◆ TEXTABSCHNITT
---
Customer Centricity – neuer Wein in alten Schläuchen?

Customer Centricity, zu Deutsch Kundenorientierung oder Kundenzentrierung, ist in aller Munde und gilt als zwingendes Erfolgsrezept für Unternehmen. Es wird jedoch weitaus mehr gefordert als nur ein guter Kundenservice.

Unternehmen sollten sich die Brille ihrer Kunden aufsetzen und ganzheitlich analysieren welchen Kundennutzen bzw. welche Erfahrungswerte sie über die gesamte Customer Journey hinweg erzeugen bzw. für welche Kunden sie eigentlich den größten Kundennutzen stiften.

Was bedeutet Customer Centricity?

Customer Centricity ist ein Vertriebs- und Marketingkonzept, das den Kunden und nicht das Produkt in den Mittelpunkt des Interes­ses stellt. Durch Customer Centricity wird die Wertschöpfungskette so definiert, dass sie beim Kunden anfängt. Die Erwartungen, Be­dürfnisse und Wünsche des Kunden bilden damit den Ausgangs­punkt für Marketingmaßnahmen. Customer Centricity ist weitaus mehr als ein Service oder Vertriebskanal. Sie ist Unternehmenskul­tur, Strategie und Philosophie in Einern (vgl. Ryte Wiki).
---
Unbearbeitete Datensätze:
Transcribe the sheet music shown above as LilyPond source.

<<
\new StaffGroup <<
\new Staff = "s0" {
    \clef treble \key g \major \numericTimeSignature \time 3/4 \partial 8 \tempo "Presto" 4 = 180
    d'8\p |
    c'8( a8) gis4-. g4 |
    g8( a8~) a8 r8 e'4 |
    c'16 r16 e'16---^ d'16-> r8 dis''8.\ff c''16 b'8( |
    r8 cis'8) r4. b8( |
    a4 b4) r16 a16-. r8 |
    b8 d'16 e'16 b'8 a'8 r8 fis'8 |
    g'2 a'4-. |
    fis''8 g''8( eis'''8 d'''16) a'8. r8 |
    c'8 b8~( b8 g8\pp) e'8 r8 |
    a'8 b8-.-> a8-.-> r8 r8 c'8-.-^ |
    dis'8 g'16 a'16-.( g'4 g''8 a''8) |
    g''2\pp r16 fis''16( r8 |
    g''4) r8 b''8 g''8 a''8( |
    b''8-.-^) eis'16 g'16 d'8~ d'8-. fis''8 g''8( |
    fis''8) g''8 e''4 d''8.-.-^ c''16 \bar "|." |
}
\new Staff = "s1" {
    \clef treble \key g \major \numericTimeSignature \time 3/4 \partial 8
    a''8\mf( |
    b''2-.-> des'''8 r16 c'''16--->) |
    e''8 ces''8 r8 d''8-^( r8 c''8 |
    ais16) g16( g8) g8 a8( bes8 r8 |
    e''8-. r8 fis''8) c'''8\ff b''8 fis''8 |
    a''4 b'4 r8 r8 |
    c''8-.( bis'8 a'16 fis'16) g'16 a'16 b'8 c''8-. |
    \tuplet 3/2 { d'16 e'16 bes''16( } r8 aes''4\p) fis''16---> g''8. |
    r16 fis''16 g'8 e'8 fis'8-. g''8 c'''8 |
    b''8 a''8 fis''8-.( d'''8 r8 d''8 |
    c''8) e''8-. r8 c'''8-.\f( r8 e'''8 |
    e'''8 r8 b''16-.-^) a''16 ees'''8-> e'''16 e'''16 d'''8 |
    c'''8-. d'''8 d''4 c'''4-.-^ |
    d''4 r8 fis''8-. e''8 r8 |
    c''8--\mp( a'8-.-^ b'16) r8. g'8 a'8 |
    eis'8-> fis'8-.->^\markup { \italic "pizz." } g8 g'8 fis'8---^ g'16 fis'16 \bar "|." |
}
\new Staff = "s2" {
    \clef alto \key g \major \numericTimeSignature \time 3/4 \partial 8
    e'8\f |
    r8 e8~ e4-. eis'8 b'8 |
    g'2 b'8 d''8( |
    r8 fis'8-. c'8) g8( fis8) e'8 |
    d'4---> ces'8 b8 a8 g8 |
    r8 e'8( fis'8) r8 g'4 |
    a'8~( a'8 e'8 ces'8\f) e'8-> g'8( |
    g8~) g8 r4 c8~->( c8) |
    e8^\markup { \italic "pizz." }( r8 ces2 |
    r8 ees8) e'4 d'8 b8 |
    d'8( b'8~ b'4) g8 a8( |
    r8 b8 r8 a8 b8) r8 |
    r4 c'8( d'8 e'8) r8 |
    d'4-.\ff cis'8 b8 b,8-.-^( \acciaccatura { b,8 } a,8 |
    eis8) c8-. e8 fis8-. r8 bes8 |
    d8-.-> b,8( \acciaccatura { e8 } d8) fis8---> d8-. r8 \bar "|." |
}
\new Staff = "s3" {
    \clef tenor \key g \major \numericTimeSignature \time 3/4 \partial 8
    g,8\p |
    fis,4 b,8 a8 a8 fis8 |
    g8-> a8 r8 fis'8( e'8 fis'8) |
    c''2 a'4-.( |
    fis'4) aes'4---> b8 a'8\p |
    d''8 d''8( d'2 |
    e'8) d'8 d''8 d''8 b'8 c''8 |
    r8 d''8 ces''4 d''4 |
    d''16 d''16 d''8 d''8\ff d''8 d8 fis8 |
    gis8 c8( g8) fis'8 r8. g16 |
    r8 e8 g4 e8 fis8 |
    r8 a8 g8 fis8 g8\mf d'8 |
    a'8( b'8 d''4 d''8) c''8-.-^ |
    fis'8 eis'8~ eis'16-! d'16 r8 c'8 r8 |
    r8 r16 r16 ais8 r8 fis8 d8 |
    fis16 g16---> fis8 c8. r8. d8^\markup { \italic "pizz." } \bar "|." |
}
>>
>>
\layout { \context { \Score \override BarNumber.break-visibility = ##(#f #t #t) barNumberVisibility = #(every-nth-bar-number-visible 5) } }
---
◆ AUFGABENSTELLUNG
1. Schreiben Sie den Text über Customer Centricity vollständig und ohne jede Änderung ab.
2. Ziehen Sie aus den Datensätzen jede Zeile heraus, die die Zeichenfolge „partial“ enthält, auch wenn sie nur Teil eines längeren Wortes ist. Groß- und Kleinschreibung ist dabei zu beachten.
Der Text und die Datensätze stehen inhaltlich in keinem Zusammenhang.

◆ ERGEBNISSE
1.
Customer Centricity – neuer Wein in alten Schläuchen?

Customer Centricity, zu Deutsch Kundenorientierung oder Kundenzentrierung, ist in aller Munde und gilt als zwingendes Erfolgsrezept für Unternehmen. Es wird jedoch weitaus mehr gefordert als nur ein guter Kundenservice.

Unternehmen sollten sich die Brille ihrer Kunden aufsetzen und ganzheitlich analysieren welchen Kundennutzen bzw. welche Erfahrungswerte sie über die gesamte Customer Journey hinweg erzeugen bzw. für welche Kunden sie eigentlich den größten Kundennutzen stiften.

Was bedeutet Customer Centricity?

Customer Centricity ist ein Vertriebs- und Marketingkonzept, das den Kunden und nicht das Produkt in den Mittelpunkt des Interes­ses stellt. Durch Customer Centricity wird die Wertschöpfungskette so definiert, dass sie beim Kunden anfängt. Die Erwartungen, Be­dürfnisse und Wünsche des Kunden bilden damit den Ausgangs­punkt für Marketingmaßnahmen. Customer Centricity ist weitaus mehr als ein Service oder Vertriebskanal. Sie ist Unternehmenskul­tur, Strategie und Philosophie in Einern (vgl. Ryte Wiki).

2.
    \clef treble \key g \major \numericTimeSignature \time 3/4 \partial 8 \tempo "Presto" 4 = 180
    \clef treble \key g \major \numericTimeSignature \time 3/4 \partial 8
    \clef alto \key g \major \numericTimeSignature \time 3/4 \partial 8
    \clef tenor \key g \major \numericTimeSignature \time 3/4 \partial 8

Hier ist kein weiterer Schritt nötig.